Pożar wybuchł po północy. W kilka chwil płomienie ogarnęły cały budynek, w którym znajdowało się ponad 800 więźniów. Wielu z nich ratowało się zeskakując z dachu.
Strażacy walczyli z ogniem ponad godzinę. Ich rzecznik powiedział, że to były „sceny z piekła".

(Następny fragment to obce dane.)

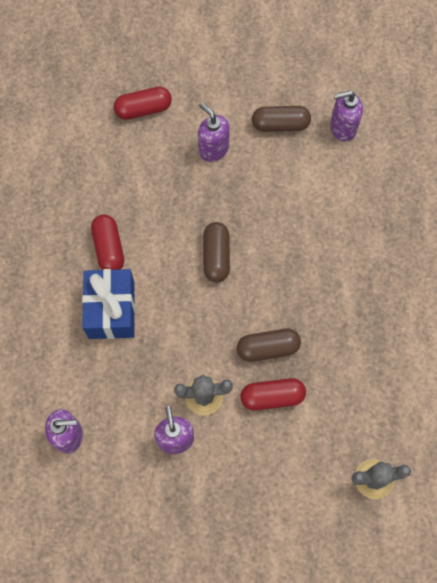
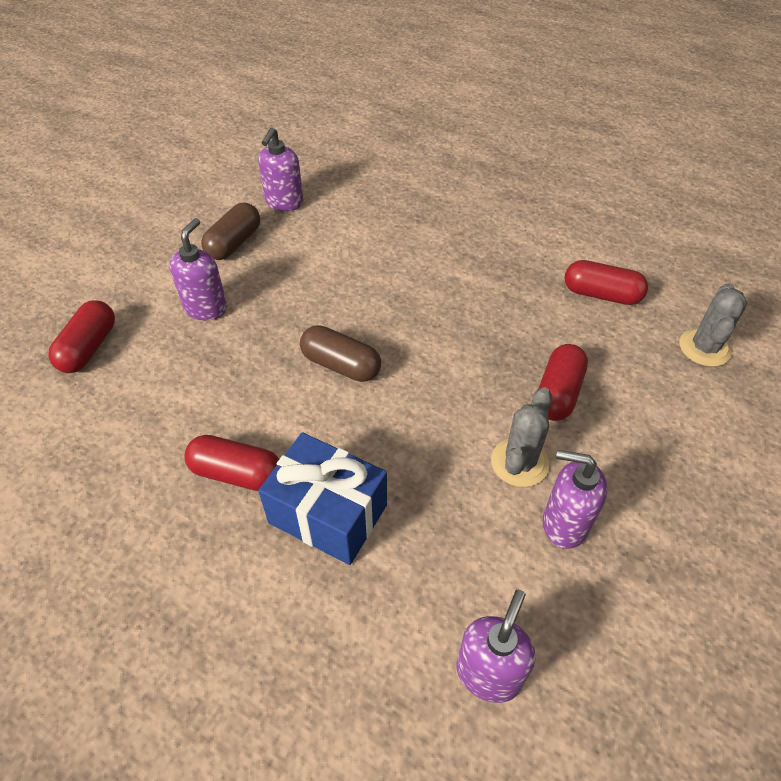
camera: 60 degrees left, 20 degrees down
purple soap dispenser [198,102,230,162] -> purple soap dispenser turned 120 degrees clockwise [169,218,227,320]
brown capsule [237,329,301,362] -> none
none -> red capsule [564,260,648,305]

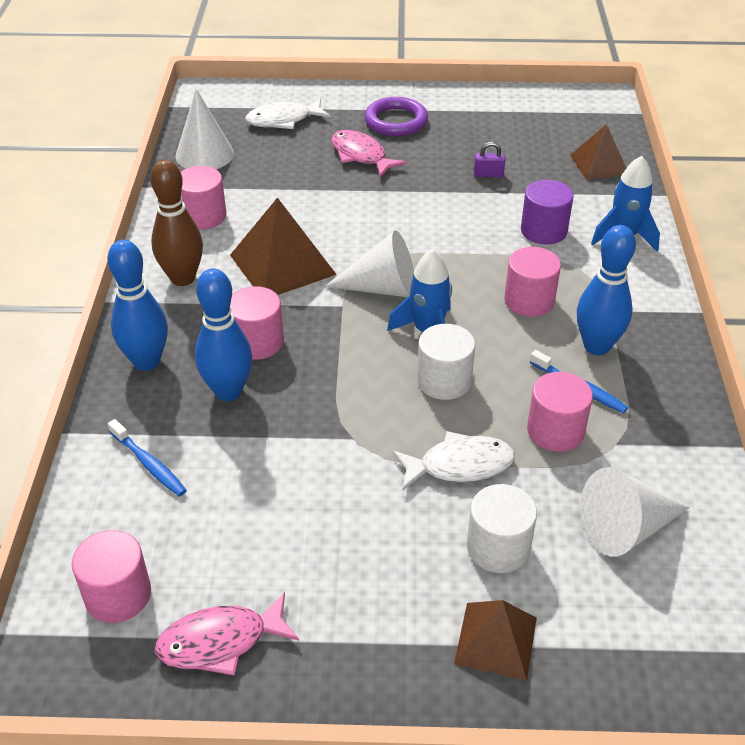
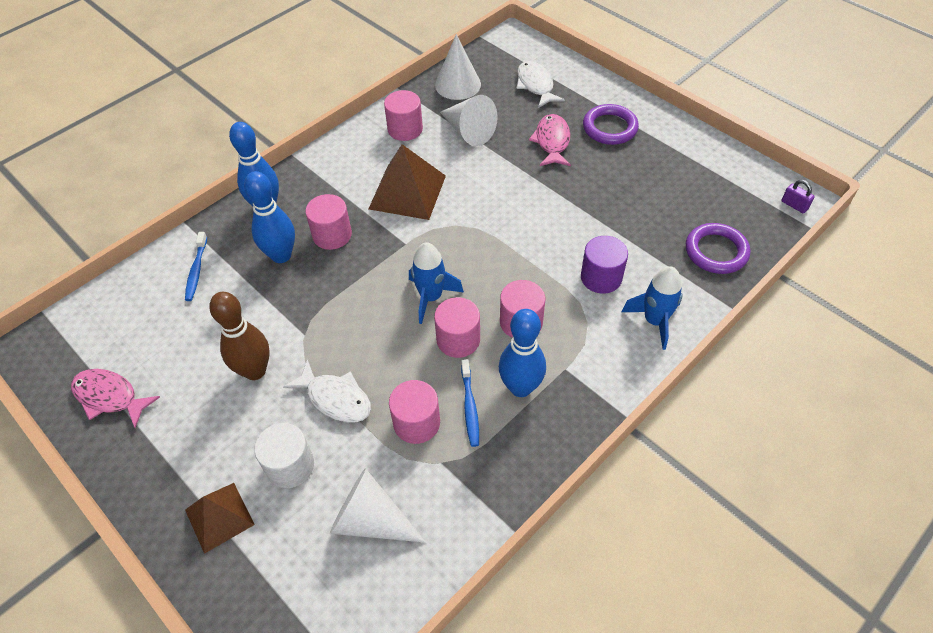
camera: 45 degrees right, 10 degrees up
pink cylinder [72,530,151,623] -> pink cylinder moved to [434,297,480,358]
brown bowling pin [150,160,203,286] -> brown bowling pin moved to [209,292,270,380]
white fish [245,98,330,129] -> white fish turned 45 degrees clockwise [517,61,565,108]
white cone [324,230,414,297] -> white cone moved to [440,95,498,146]
white cylinder [417,324,475,400] -> none
purple padlock [474,142,505,177] -> purple padlock moved to [781,180,815,213]
brown pyramid [570,124,626,180] -> purple ring [686,223,750,274]

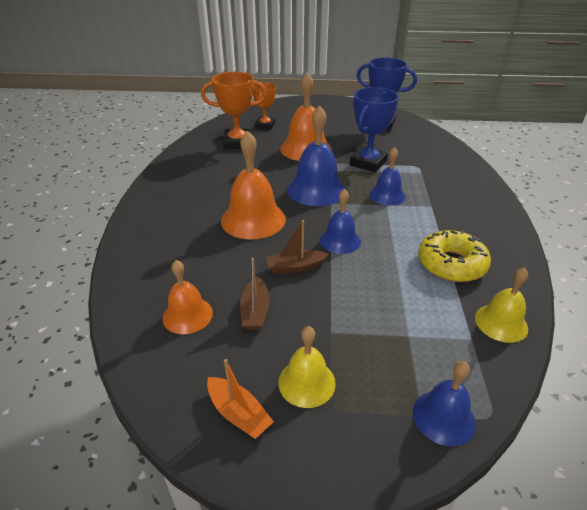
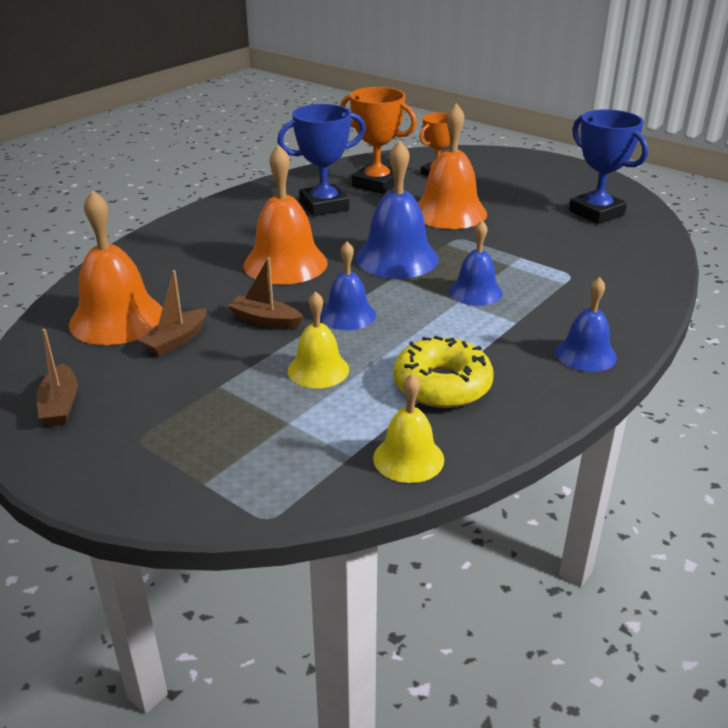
camera: 35 degrees right, 5 degrees down
orange bell [162,260,213,334] -> orange bell [69,190,163,345], size x1.66
orange boat [207,359,274,439] -> brown boat [37,329,78,426]
yellow bell [278,326,336,408] -> yellow bell moved to [288,291,349,388]
blue trophy [350,87,399,172] -> blue trophy moved to [277,104,366,216]
blue bell [413,361,476,446] -> blue bell moved to [555,277,617,372]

Ciała tych, którym nie udało się wydostać z celi, są nie do rozpoznania. Liczenie ofiar trwa. - To jest poważne. Większość z nich się udusiła – powiedział agencji AFP szef honduraskiego więziennictwa, Daniel Orellana. Dziesiątki osób leżą w lokalnym szpitalu. Część, w tym 30 ciężko rannych, trzeba było przewieść do oddalonej o 100 km stolicy, Tegucigalpy.
Nie wiadomo, ilu więźniów uciekło i się ukrywa. Mogą być wśród nich bardzo niebezpieczni ludzie – Honduras ma najwyższy współczynnik morderstw na świecie, 82 na 100 tysięcy mieszkańców. Miejscowe i międzynarodowe gangi nękają kraj od lat. Co roku na ulicach ginie kilka tysięcy ludzi.
Nie wiadomo jeszcze, co wywołało pożar. W tej chwili istnieją dwie teorie: awaria instalacji elektrycznej lub zamieszki wewnątrz więzienia.